Thursday, December 14, 2006

Possessed by an evil spirit.

Sometimes I feel like I am possessed. No joke. The feelings I have are so evil, they just couldn't come from me. There has to be something inside me. I am a spoiled child, I want everything I see but I don't want to work for it. When I see someone with stuff, I secretly wish misfortune on them. They don't deserve to have what I don't. I cringe just to look at it. I have developed my own sorcery to rid the world of imaginary menaces like robots disguised as humans. My witchcraft, a remnant of mania, gives me power and importance in my world that sinks slowly into decay and delapidation due to my impotence and lassitude.
I sometimes wish the world would end just so I wasn't bothered anymore. Everyone would be wiped out or go to heaven. I used to think I would go to heaven until I realized how evil I was. I would be screwed if the world ended.
Sometimes I think it would be easier if I was just dead. I don't want to kill myself but a convenient heart attack would do the trick. It's pretty lame when you're too lazy to work your way out of a funk and just want to keel over. How little esteem do I have for the gift of life. That's how I know I'm possessed. I can contemplate my own demise with glee. May God have mercy on my soul.

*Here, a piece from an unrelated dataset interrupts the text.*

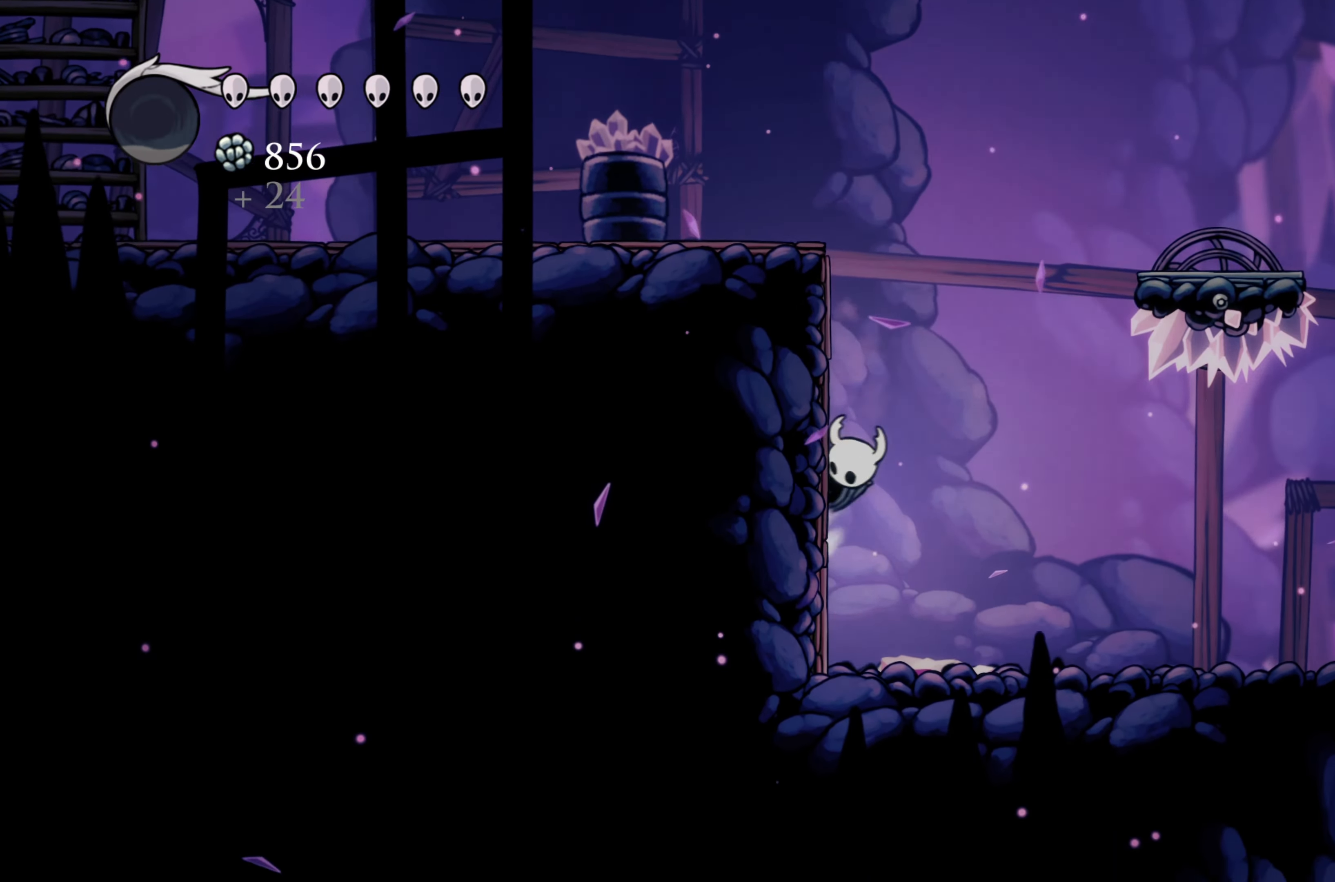
{"dt_ms": 500, "buttons": ["A"], "left_stick": "left", "right_stick": "center"}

2 th 3:10 For even when we were with you, this we commanded you, that if any would not work, neither should he eat.

genesis 3:19 In the sweat of thy face shalt thou eat bread, till thou return unto the ground; for out of it wast thou taken: for dust thou [art], and unto dust shalt thou return.

On a brighter note:
Isa 40:29. He giveth power to the faint; and to [them that have] no might he increaseth strength. 30. Even the youths shall faint and be weary, and the young men shall utterly fall: 31. But they that wait upon the Lord shall renew [their] strength; they shall mount up with wings as eagles; they shall run, and not be weary; [and] they shall walk, and not faint.